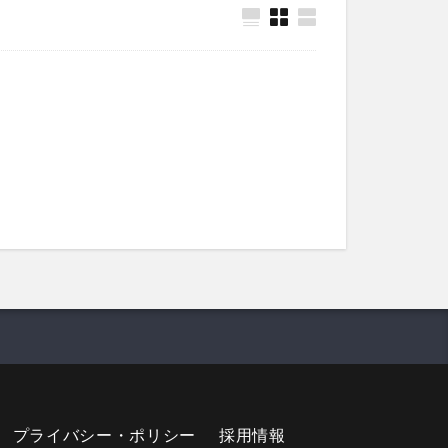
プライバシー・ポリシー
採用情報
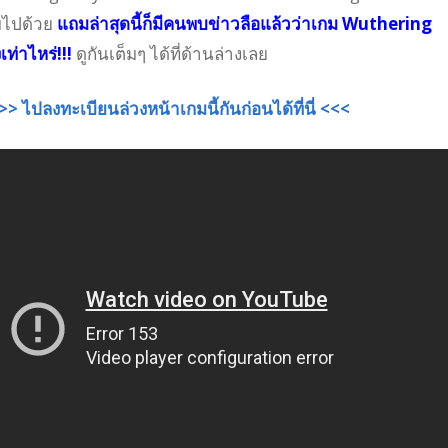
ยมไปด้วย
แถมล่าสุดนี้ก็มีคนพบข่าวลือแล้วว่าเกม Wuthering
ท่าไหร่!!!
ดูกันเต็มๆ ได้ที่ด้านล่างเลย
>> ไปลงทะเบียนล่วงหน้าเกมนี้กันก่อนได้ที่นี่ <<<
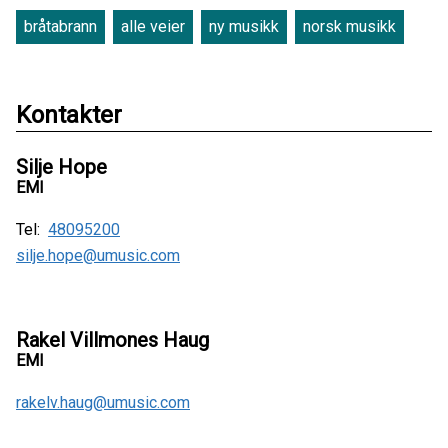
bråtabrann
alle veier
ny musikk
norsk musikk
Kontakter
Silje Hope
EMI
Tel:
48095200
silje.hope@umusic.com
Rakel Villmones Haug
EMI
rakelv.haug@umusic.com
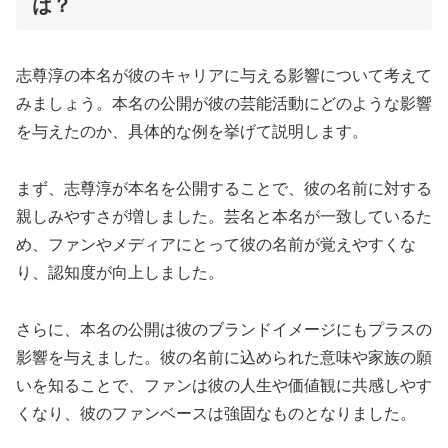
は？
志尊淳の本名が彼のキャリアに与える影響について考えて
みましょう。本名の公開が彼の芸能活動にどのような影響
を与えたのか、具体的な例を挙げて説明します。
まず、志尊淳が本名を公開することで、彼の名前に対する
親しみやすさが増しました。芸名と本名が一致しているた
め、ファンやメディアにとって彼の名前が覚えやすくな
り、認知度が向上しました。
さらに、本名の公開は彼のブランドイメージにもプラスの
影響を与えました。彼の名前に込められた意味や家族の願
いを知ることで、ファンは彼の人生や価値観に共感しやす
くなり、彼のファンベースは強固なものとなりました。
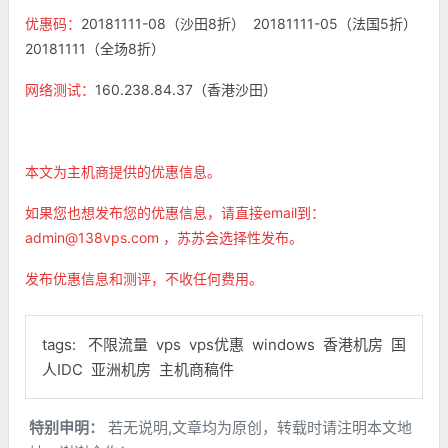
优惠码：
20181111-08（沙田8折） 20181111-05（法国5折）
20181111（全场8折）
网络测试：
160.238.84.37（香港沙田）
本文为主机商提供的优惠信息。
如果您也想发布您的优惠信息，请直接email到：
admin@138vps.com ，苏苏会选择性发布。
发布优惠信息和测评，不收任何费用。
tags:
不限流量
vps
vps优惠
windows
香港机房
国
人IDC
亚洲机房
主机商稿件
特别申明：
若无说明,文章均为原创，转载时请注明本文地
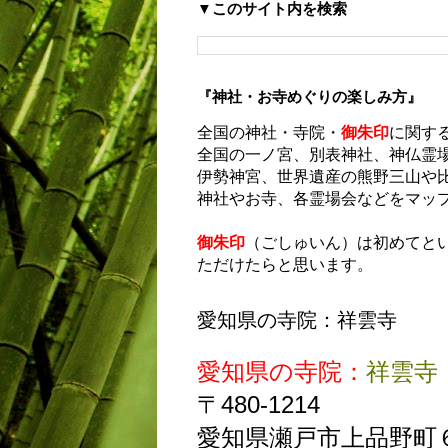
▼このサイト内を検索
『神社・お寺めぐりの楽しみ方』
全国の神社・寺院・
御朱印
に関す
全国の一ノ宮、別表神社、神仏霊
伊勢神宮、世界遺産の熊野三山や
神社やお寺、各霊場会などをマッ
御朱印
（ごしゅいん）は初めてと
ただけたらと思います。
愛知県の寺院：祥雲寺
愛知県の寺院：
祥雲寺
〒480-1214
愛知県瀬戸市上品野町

* * * * * * *

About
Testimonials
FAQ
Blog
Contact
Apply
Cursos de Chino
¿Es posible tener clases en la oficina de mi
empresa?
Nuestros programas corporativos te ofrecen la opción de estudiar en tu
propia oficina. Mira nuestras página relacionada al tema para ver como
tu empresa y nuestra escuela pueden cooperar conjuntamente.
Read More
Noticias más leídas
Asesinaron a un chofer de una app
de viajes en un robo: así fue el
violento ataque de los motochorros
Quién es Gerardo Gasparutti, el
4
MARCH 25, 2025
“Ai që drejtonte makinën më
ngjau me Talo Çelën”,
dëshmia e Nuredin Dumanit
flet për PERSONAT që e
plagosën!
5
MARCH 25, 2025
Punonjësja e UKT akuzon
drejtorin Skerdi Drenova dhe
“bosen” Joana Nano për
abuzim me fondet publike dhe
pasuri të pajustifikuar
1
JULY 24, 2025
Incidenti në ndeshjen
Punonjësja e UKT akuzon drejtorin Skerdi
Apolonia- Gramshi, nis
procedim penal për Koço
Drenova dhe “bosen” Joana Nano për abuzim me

* * * * * * *

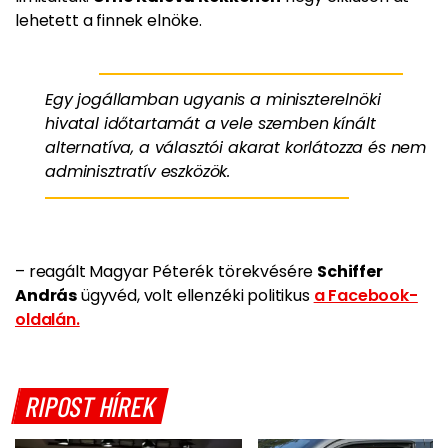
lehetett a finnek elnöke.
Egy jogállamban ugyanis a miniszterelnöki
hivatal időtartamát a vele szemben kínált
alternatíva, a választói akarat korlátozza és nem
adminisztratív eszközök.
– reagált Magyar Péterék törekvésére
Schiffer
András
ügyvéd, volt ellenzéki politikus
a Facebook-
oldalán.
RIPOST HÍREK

* * * * * * *

Work instructions
Select every line in the items above that contains the string "Joana". Case counts.

Result below
“bosen” Joana Nano për
Drenova dhe “bosen” Joana Nano për abuzim me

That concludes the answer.